Using the records below, copy exactly the part that opens with the line holding "selected template will load here" and closes with the line holding "n 1885, he went", minus the pictures.

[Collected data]
[Start of section]
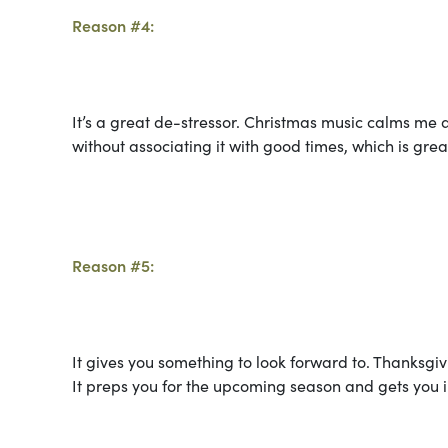
Reason #4:
It’s a great de-stressor. Christmas music calms me 
without associating it with good times, which is gre
Reason #5:
It gives you something to look forward to. Thanksgiv
It preps you for the upcoming season and gets you in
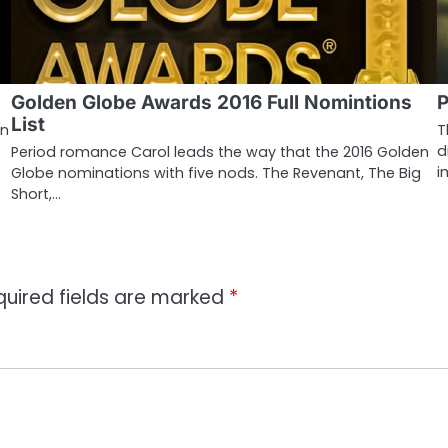
Golden Globe Awards 2016 Full Nomintions
P
List
in
T
d
Period romance Carol leads the way that the 2016 Golden
i
Globe nominations with five nods. The Revenant, The Big
Short,…
quired fields are marked
*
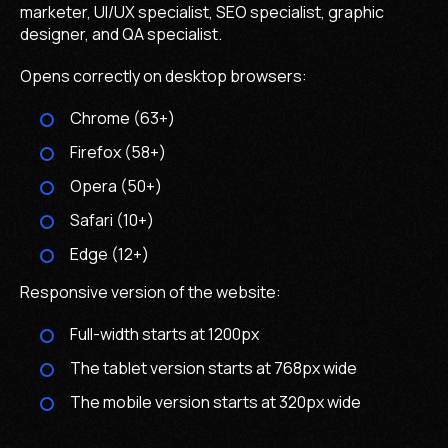
marketer, UI/UX specialist, SEO specialist, graphic
designer, and QA specialist.
Opens correctly on desktop browsers:
Chrome (63+)
Firefox (58+)
Opera (50+)
Safari (10+)
Edgе (12+)
Responsive version of the website:
Full-width starts at 1200px
The tablet version starts at 768px wide
The mobile version starts at 320px wide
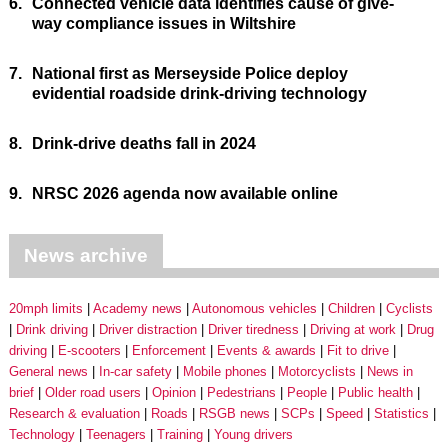
6.
Connected vehicle data identifies cause of give-
way compliance issues in Wiltshire
7.
National first as Merseyside Police deploy
evidential roadside drink-driving technology
8.
Drink-drive deaths fall in 2024
9.
NRSC 2026 agenda now available online
News archive
20mph limits
Academy news
Autonomous vehicles
Children
Cyclists
Drink driving
Driver distraction
Driver tiredness
Driving at work
Drug
driving
E-scooters
Enforcement
Events & awards
Fit to drive
General news
In-car safety
Mobile phones
Motorcyclists
News in
brief
Older road users
Opinion
Pedestrians
People
Public health
Research & evaluation
Roads
RSGB news
SCPs
Speed
Statistics
Technology
Teenagers
Training
Young drivers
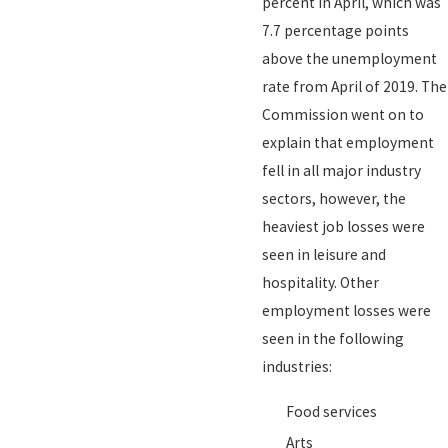
percent in April, which was
7.7 percentage points
above the unemployment
rate from April of 2019. The
Commission went on to
explain that employment
fell in all major industry
sectors, however, the
heaviest job losses were
seen in leisure and
hospitality. Other
employment losses were
seen in the following
industries:
Food services
Arts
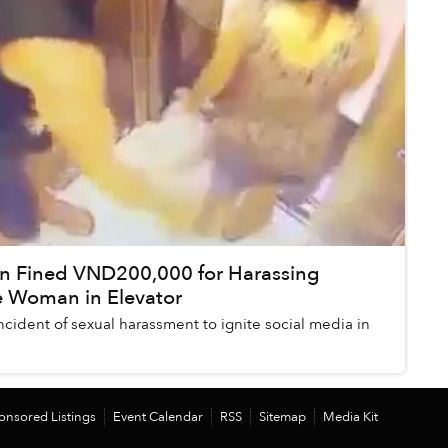
n Fined VND200,000 for Harassing
 Woman in Elevator
t incident of sexual harassment to ignite social media in
onsored Listings
Event Calendar
RSS
Sitemap
Media Kit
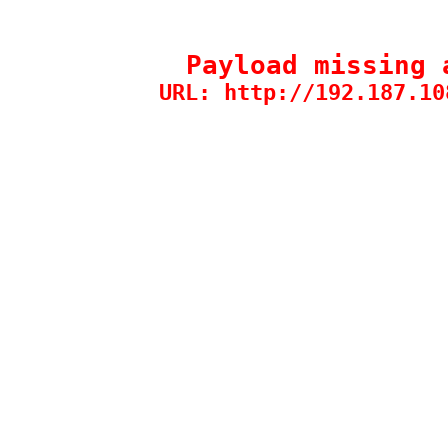
Payload missing 
URL: http://192.187.10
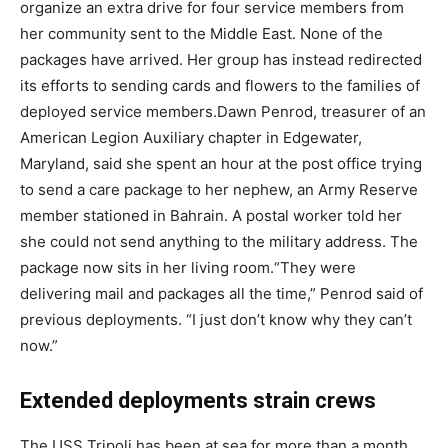
organize an extra drive for four service members from
her community sent to the Middle East. None of the
packages have arrived. Her group has instead redirected
its efforts to sending cards and flowers to the families of
deployed service members.
Dawn Penrod, treasurer of an
American Legion Auxiliary chapter in Edgewater,
Maryland, said she spent an hour at the post office trying
to send a care package to her nephew, an Army Reserve
member stationed in Bahrain. A postal worker told her
she could not send anything to the military address. The
package now sits in her living room.
“They were
delivering mail and packages all the time,” Penrod said of
previous deployments. “I just don’t know why they can’t
now.”
Extended deployments strain crews
The USS Tripoli has been at sea for more than a month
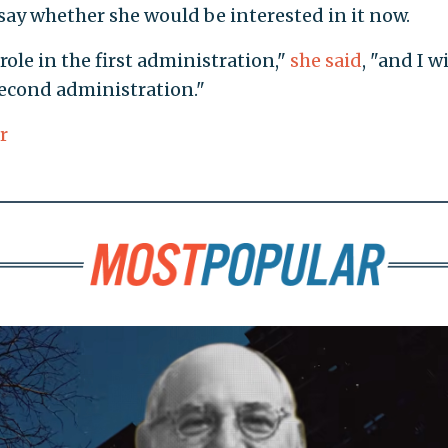
say whether she would be interested in it now.
 role in the first administration,"
she said
, "and I wi
second administration."
r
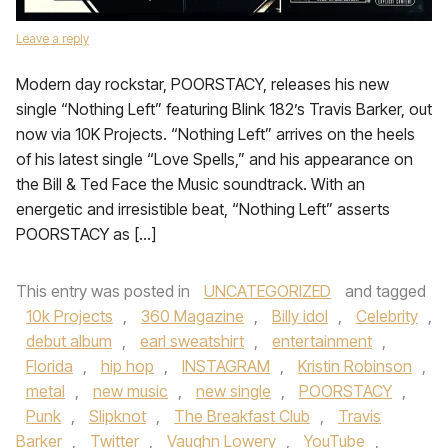
Leave a reply
Modern day rockstar, POORSTACY, releases his new
single “Nothing Left” featuring Blink 182’s Travis Barker, out
now via 10K Projects. “Nothing Left” arrives on the heels
of his latest single “Love Spells,” and his appearance on
the Bill & Ted Face the Music soundtrack. With an
energetic and irresistible beat, “Nothing Left” asserts
POORSTACY as […]
This entry was posted in
UNCATEGORIZED
and tagged
10k Projects
,
360 Magazine
,
Billy idol
,
Celebrity
,
debut album
,
earl sweatshirt
,
entertainment
,
Florida
,
hip hop
,
INSTAGRAM
,
Kristin Robinson
,
metal
,
new music
,
new single
,
POORSTACY
,
Punk
,
Slipknot
,
The Breakfast Club
,
Travis
Barker
,
Twitter
,
Vaughn Lowery
,
YouTube
,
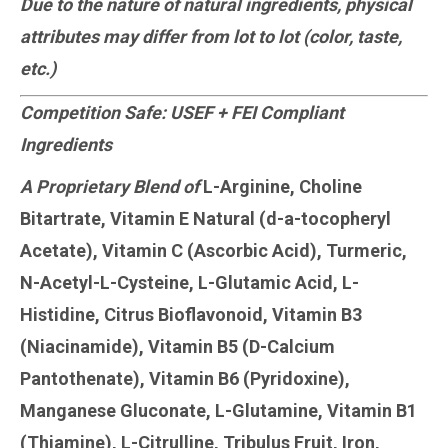
Due to the nature of natural ingredients, physical
attributes may differ from lot to lot (color, taste,
etc.)
Competition Safe: USEF + FEI Compliant
Ingredients
A Proprietary Blend of
L-Arginine, Choline
Bitartrate, Vitamin E Natural (d-a-tocopheryl
Acetate), Vitamin C (Ascorbic Acid), Turmeric,
N-Acetyl-L-Cysteine, L-Glutamic Acid, L-
Histidine, Citrus Bioflavonoid, Vitamin B3
(Niacinamide), Vitamin B5 (D-Calcium
Pantothenate), Vitamin B6 (Pyridoxine),
Manganese Gluconate, L-Glutamine, Vitamin B1
(Thiamine), L-Citrulline, Tribulus Fruit, Iron,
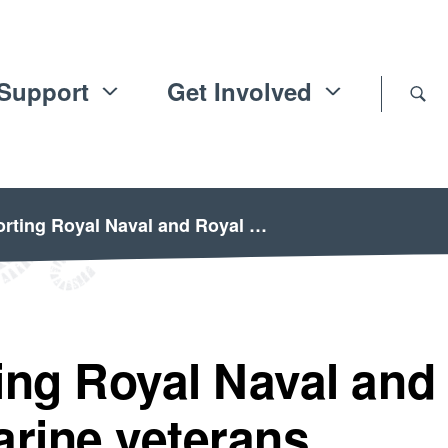
Support
Get Involved
rting Royal Naval and Royal …
ing Royal Naval and
arine veterans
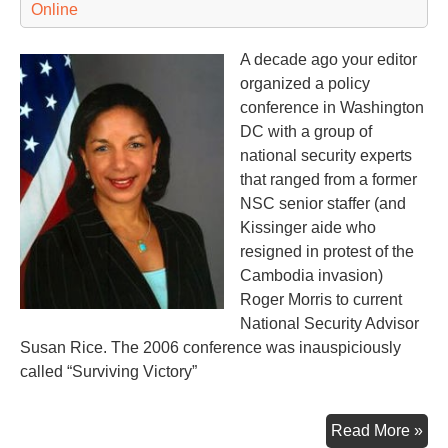
Online
A decade ago your editor
organized a policy
conference in Washington
DC with a group of
national security experts
that ranged from a former
NSC senior staffer (and
Kissinger aide who
resigned in protest of the
Cambodia invasion)
Roger Morris to current
National Security Advisor
Susan Rice. The 2006 conference was inauspiciously
called “Surviving Victory”
A
Read More »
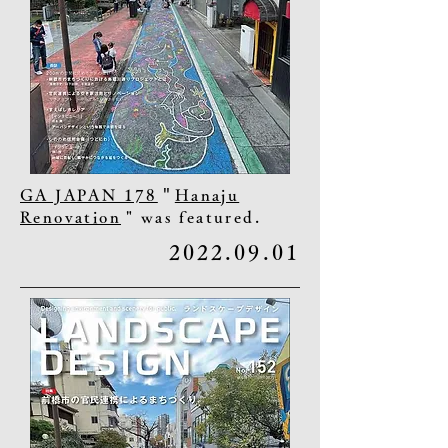
GA JAPAN 178
"
Hanaju
Renovation
" was featured.
2022.09.01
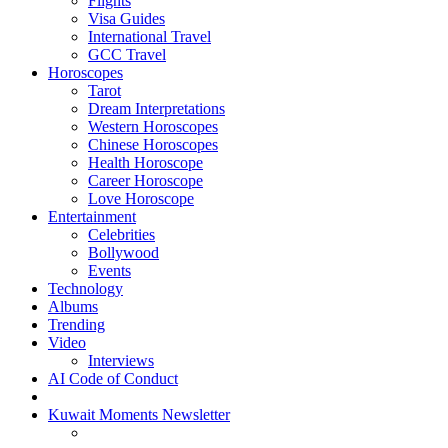
Flights
Visa Guides
International Travel
GCC Travel
Horoscopes
Tarot
Dream Interpretations
Western Horoscopes
Chinese Horoscopes
Health Horoscope
Career Horoscope
Love Horoscope
Entertainment
Celebrities
Bollywood
Events
Technology
Albums
Trending
Video
Interviews
AI Code of Conduct
Kuwait Moments Newsletter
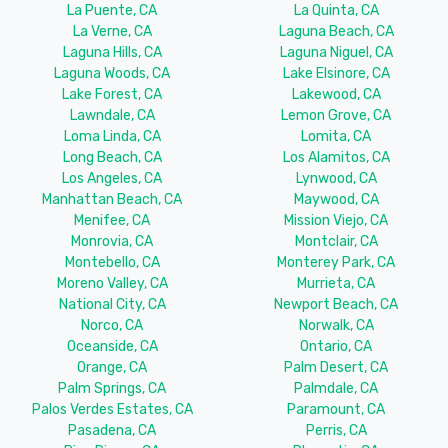
La Puente, CA
La Quinta, CA
La Verne, CA
Laguna Beach, CA
Laguna Hills, CA
Laguna Niguel, CA
Laguna Woods, CA
Lake Elsinore, CA
Lake Forest, CA
Lakewood, CA
Lawndale, CA
Lemon Grove, CA
Loma Linda, CA
Lomita, CA
Long Beach, CA
Los Alamitos, CA
Los Angeles, CA
Lynwood, CA
Manhattan Beach, CA
Maywood, CA
Menifee, CA
Mission Viejo, CA
Monrovia, CA
Montclair, CA
Montebello, CA
Monterey Park, CA
Moreno Valley, CA
Murrieta, CA
National City, CA
Newport Beach, CA
Norco, CA
Norwalk, CA
Oceanside, CA
Ontario, CA
Orange, CA
Palm Desert, CA
Palm Springs, CA
Palmdale, CA
Palos Verdes Estates, CA
Paramount, CA
Pasadena, CA
Perris, CA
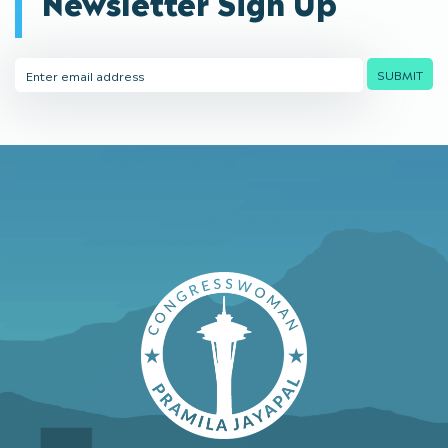
Newsletter Sign Up
Email
SUBMIT
Address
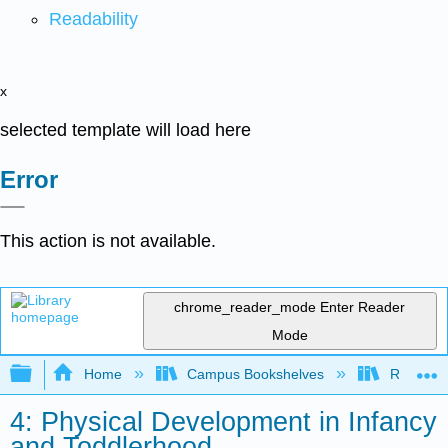
Readability
x
selected template will load here
Error
This action is not available.
chrome_reader_mode
Enter Reader
Mode
Expand/collapse global hierarchy
Home
Campus Bookshelves
Rio Hon
4: Physical Development in Infancy
and Toddlerhood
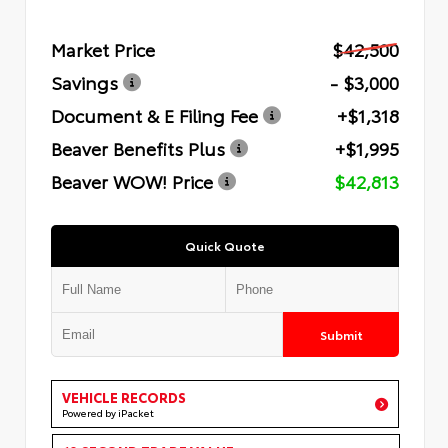
Market Price
$42,500
Savings
- $3,000
Document & E Filing Fee
+$1,318
Beaver Benefits Plus
+$1,995
Beaver WOW! Price
$42,813
Quick Quote
Submit
VEHICLE RECORDS
Powered by iPacket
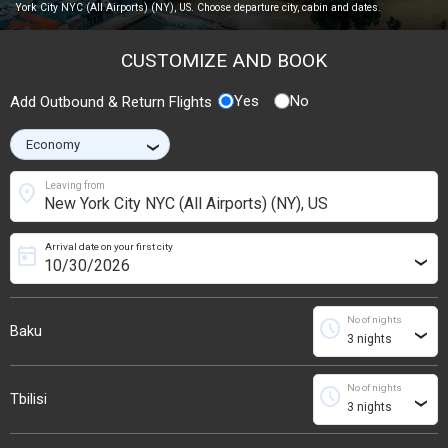
York City NYC (All Airports) (NY), US. Choose departure city, cabin and dates.
CUSTOMIZE AND BOOK
Yes
No
Add Outbound & Return Flights
›
location_on
Leaving from
Arrival date on your first city
today
›
No of nights
schedule
Baku
›
No of nights
schedule
Tbilisi
›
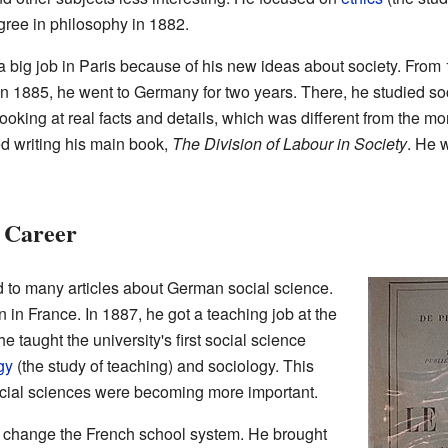
gree in philosophy in 1882.
 a big job in Paris because of his new ideas about society. From
n 1885, he went to Germany for two years. There, he studied soci
looking at real facts and details, which was different from the m
ed writing his main book,
The Division of Labour in Society
. He 
 Career
 to many articles about German social science.
in France. In 1887, he got a teaching job at the
e taught the university's first social science
gy
(the study of teaching) and sociology. This
ocial sciences were becoming more important.
d change the French school system. He brought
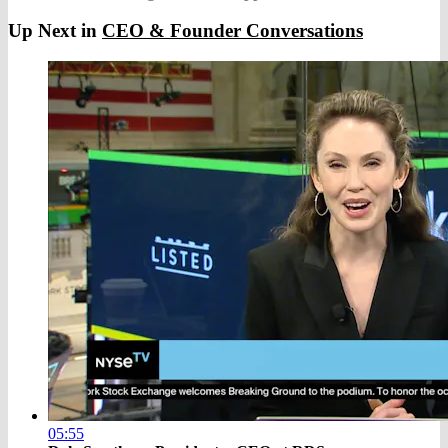
Up Next in
CEO & Founder Conversations
05:55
[End of section]
• RESULT:
selected template will load here
Error
This action is not available.
chrome_reader_mode
Enter Reader
Mode
Expand/collapse global hierarchy
Home
Campus Bookshelves
Rio Hon
4: Physical Development in Infancy
and Toddlerhood
Market Price
$42,500
Savings
- $3,000
Document & E Filing Fee
+$1,318
Beaver Benefits Plus
+$1,995
Beaver WOW! Price
$42,813
Quick Quote
Submit
VEHICLE RECORDS
Powered by iPacket
York City NYC (All Airports) (NY), US. Choose departure city, cabin and dates.
CUSTOMIZE AND BOOK
Yes
No
Add Outbound & Return Flights
›
location_on
Leaving from
Arrival date on your first city
today
›
No of nights
schedule
Baku
›
No of nights
schedule
Tbilisi
›
gree in philosophy in 1882.
 a big job in Paris because of his new ideas about society. From
n 1885, he went to Germany for two years. There, he studied soci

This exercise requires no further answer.